2. The establishment of a commission of experts to review state
surveillance and all recent allegations from the Edward Snowden
leaks, with specific scope to:
a) Scrutinise relevant legislation including the Regulation of
Investigatory Powers Act 2000, the Intelligence Services Act 1994
and section 94 of the Telecommunications Act 1984.
b) Assess the implications for privacy and internet freedoms of
Project Tempora and other programmes revealed by the Snowden
leaks, and consider alternatives to the bulk collection of data.
c) Review powers, scope, appointment and resources of oversight
committees, commissioners and tribunals.
d) Consider the use of judicial involvement and approval for
surveillance and for access to communications data and
metadata likely to reveal sensitive personal data.
e) Publish its findings and recommendations.
3. The Government to define and enshrine the digital rights of the citizen
to protect from overreach by the state, through:
a) Ensuring that powers of surveillance, accessing data, and
accessing new technologies are not extended without
Parliamentary approval.
b) Ensuring that government does not undertake the bulk
collection of data and only accesses the metadata or content
of communications of an individual if there is suspicion of
involvement in unlawful activity.
c) Ensuring that oversight of government surveillance is
independent, informed, transparent and adequate.

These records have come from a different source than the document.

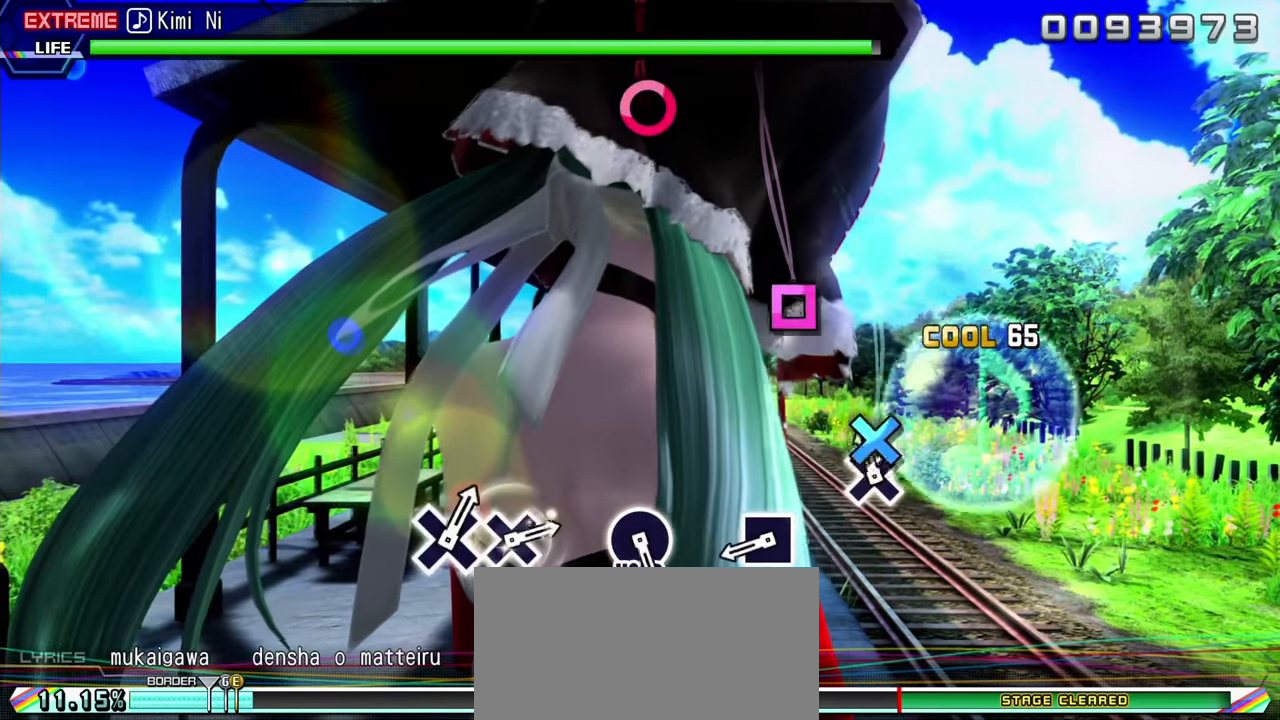
{"buttons": ["SQUARE", "R2"], "events": [[50, "CROSS", "down"], [200, "CROSS", "up"], [500, "SQUARE", "down"]]}
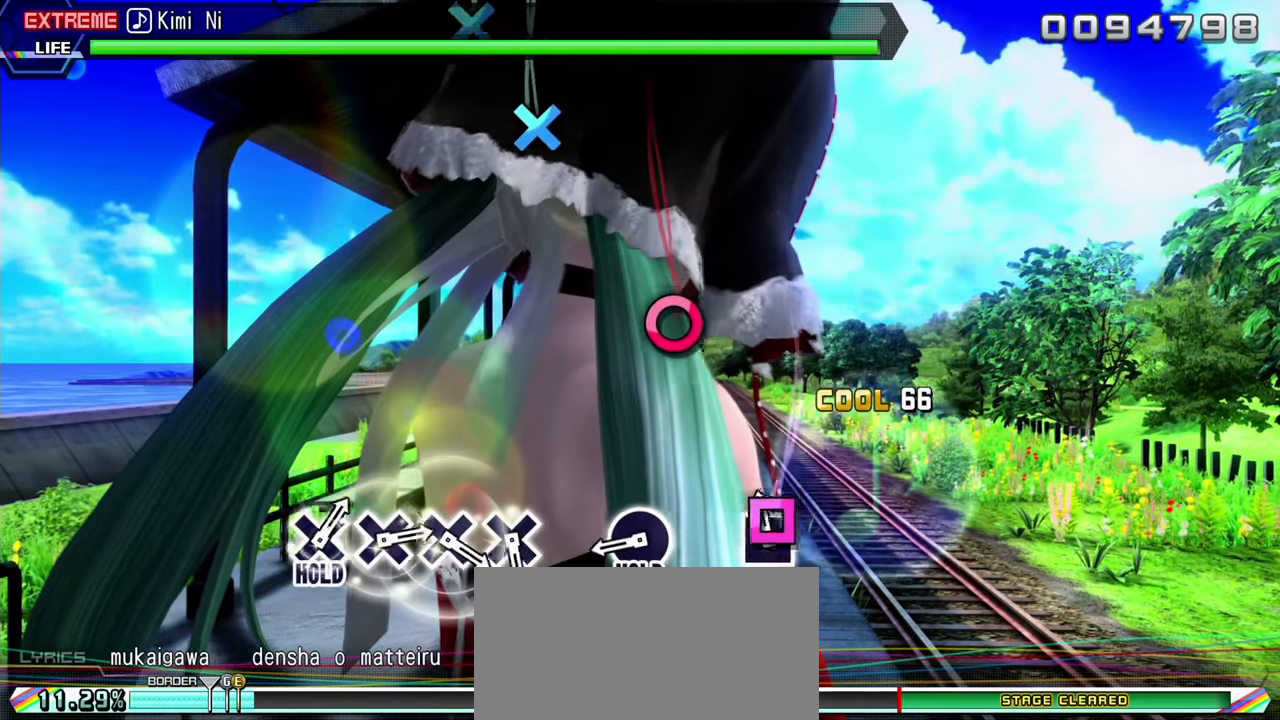
{"buttons": ["CIRCLE", "R2"], "events": [[100, "SQUARE", "up"], [467, "CIRCLE", "down"]]}
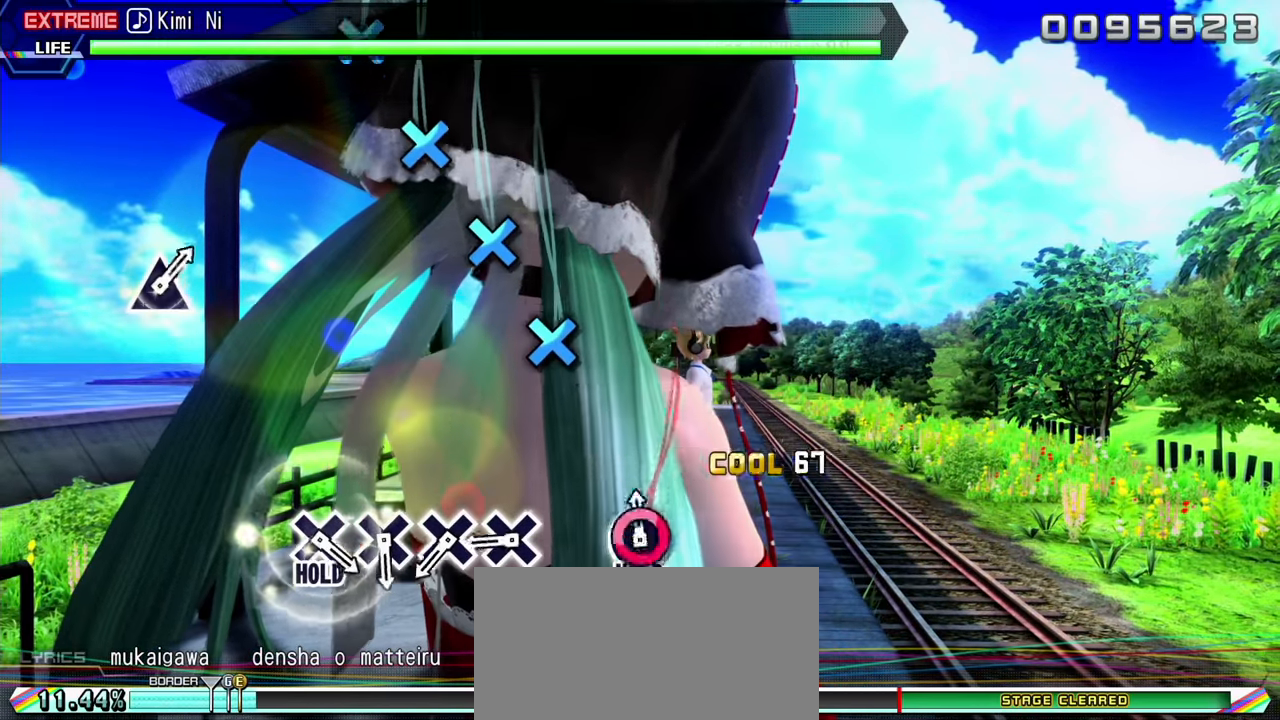
{"buttons": ["CROSS", "L2"], "events": [[167, "L2", "down"], [250, "CIRCLE", "up"], [250, "R2", "up"], [400, "CROSS", "down"]]}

d) Supporting a prompt, lawful and transparent framework for data
requests across jurisdictions and between governments.
4. The Government to accelerate and expand the midata project,
to grant citizens access to all their data in an open digital format,
regardless of which business holds that data, by using powers under
the Enterprise and Regulatory Reform Act 2013.

Applicability: Federal.

Mover of motion: 7 minutes; summation: 4 minutes; other speakers: 3 minutes.

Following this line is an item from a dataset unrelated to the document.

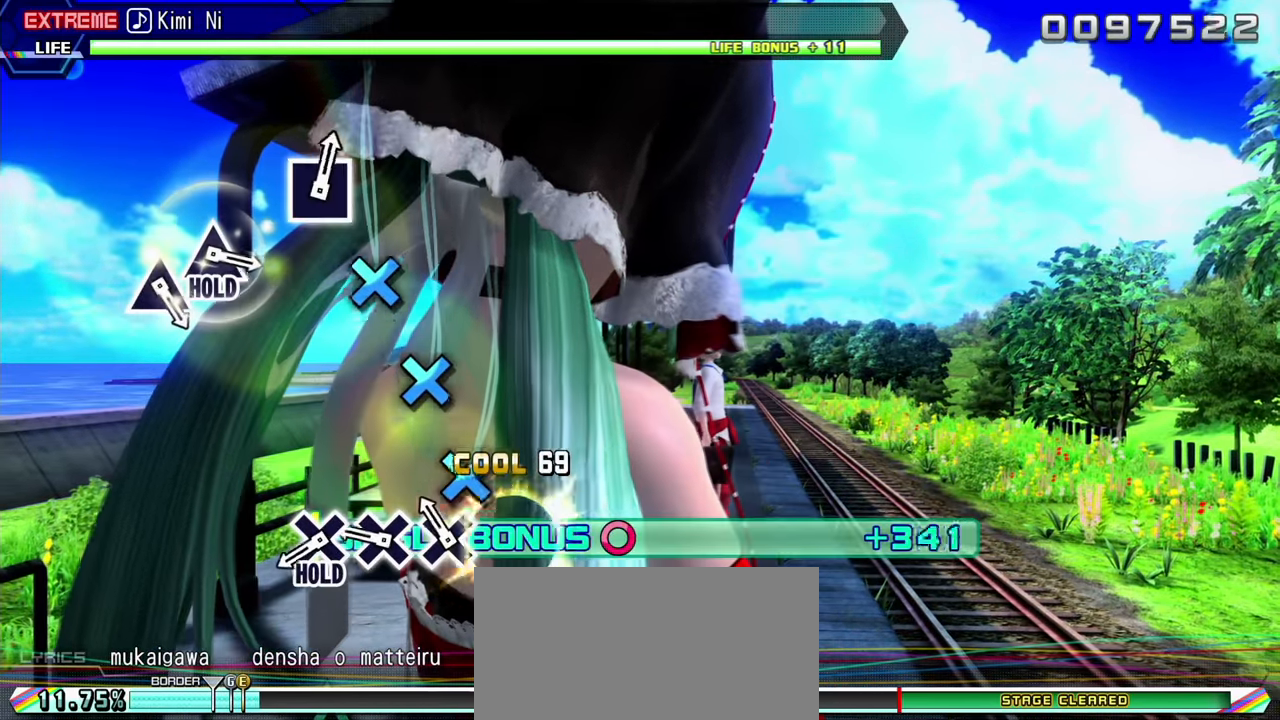
{"buttons": ["L2"], "events": [[50, "CROSS", "up"], [133, "CROSS", "down"], [267, "CROSS", "up"], [350, "CROSS", "down"], [450, "CROSS", "up"]]}
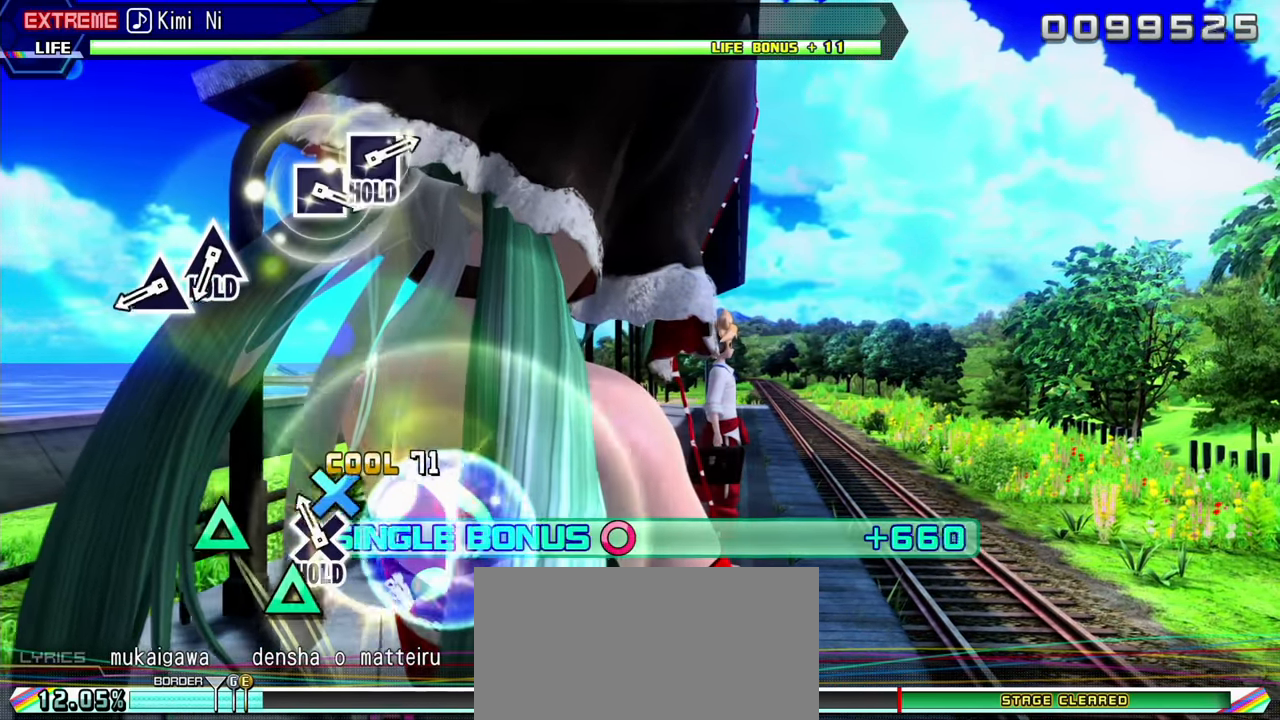
{"buttons": ["R2"], "events": [[83, "CROSS", "down"], [283, "R2", "down"], [317, "CROSS", "up"], [450, "L2", "up"]]}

For eligibility and procedure for speaking in this debate, see page 15.
In addition to speeches from the platform, conference representatives will be
able to make concise (maximum one-minute) interventions from the floor during
the debate on the motion; see page 14.
The deadline for amendments to this motion is 13.00, Tuesday 4th March;
those selected for debate will be printed in Saturday’s Conference Daily. The
deadline for requests for separate votes is 09.00, Saturday 9th March. See
page 17."
Just one major note. Although it's fine to see the Lib Dems making an effort on this issue it is disappointing to see the dangerously false notion that there is a mythical "balance between security and liberty" trotted out unthinkingly yet again. This time it's done in endorsing (item C) the not-our-fault-guv-if-only-governments-would-stick-their-unwelcome-noses-out-of-our-er-the-surveillance-business-we'd-all-be-ok corporate behemoths that have facilitated the mass surveillance we are all now subjected to.

Mr Farron and Dr Huppert - thanks for making some effort but can you please stop - I cannot emphasize this strongly enough - stop painting security and liberty (or security and privacy) as opposites. They are fundamentally interdependent. Unless that understanding can be embedded in the DNA of the public debate about this stuff, we won't ever get off the starting blocks to address mass surveillance.